Starting with the simple stuff.
For the game of Warhammer 40,000 the normal play area is 6′x4′, more usefully in inches 72″x48″.
Most of the game activities revolve around actions that depend on distance (e,g, moving, shooting, assaulting) and these actions almost always have distances that are 6″ or a multiple thereof (e.g. 6″ moves, d6″ run, 12″ rapid fire etc). So, before the game starts, it is useful to imagine the tabletop in 6″x6″ squares (so the playing area will be 12 squares wide by 8 squares deep).
This will help gauge weapon ranges, how long it will take to get from point A to point B etc.
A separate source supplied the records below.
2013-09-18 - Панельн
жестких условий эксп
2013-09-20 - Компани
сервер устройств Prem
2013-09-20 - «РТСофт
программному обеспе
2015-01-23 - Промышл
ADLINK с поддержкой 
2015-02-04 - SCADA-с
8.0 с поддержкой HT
It won’t give accurate results, but it will give you a ballpark, and will let you know if something is definitely impossible. It’s inexact because a) you’re guessing, and b) most of what you do will be diagonal – so the orthogonal distances that square counting gets you won’t be right.
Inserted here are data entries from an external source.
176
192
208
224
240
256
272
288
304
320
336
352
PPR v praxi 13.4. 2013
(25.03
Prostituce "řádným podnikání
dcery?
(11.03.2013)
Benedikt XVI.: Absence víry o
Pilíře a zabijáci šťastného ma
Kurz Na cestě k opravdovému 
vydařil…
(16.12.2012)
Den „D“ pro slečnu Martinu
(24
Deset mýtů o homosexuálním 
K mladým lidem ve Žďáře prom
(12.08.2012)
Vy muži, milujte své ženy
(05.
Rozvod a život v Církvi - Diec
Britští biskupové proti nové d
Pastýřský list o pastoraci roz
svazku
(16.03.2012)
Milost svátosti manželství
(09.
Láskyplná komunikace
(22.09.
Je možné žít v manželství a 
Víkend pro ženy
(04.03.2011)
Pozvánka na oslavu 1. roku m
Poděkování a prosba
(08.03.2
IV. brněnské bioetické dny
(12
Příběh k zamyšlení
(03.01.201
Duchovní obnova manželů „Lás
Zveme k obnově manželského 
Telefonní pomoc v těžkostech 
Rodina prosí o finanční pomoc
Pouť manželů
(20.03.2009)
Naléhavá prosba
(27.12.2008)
To overcome A requires experience, good spatial reasoning, and some practice (ie set up a tabletop and guess the various ranges, measure and see how you did).
To overcome B I’d suggest the following – imagine the rectangle that has one corner on your starting point, and the opposite corner on your end point. Add the longest side of the rectangle to half the shortest side and you will get a good approximation of the true distance.
So when assessing the battlefield, consider the deployment zones, terrain, and objectives – imagine your 6″x6x grid and start to consider what you can do, not just in this turn – but right through to game end. Just as an example, say at turn 2 you want to decide which units to send to which objectives; it is easy to underestimate how long it will take to get there – the grid will let you know if reaching that point is possible at all within the time available. For example a footslogging unit walking on turn 1 in a dawn of war scenario will not be able to make it to the opponents edge of the table even if they go in a straight line with no obstacles – unless they forego shooting for running.
Before the game starts, and during every turn, look at distances and consider them in terms of game turns to get there, or ranges required to shoot there, etc etc. Look at your opponent’s position and do the same to gauge what he can do, and what he may be going for. Don’t forget to use legal measurement to check your estimates during the game, for example movement and range after declaring shooting (yours and your opponents!)
Now stop reading this, and go practice eyeballing the tabletop.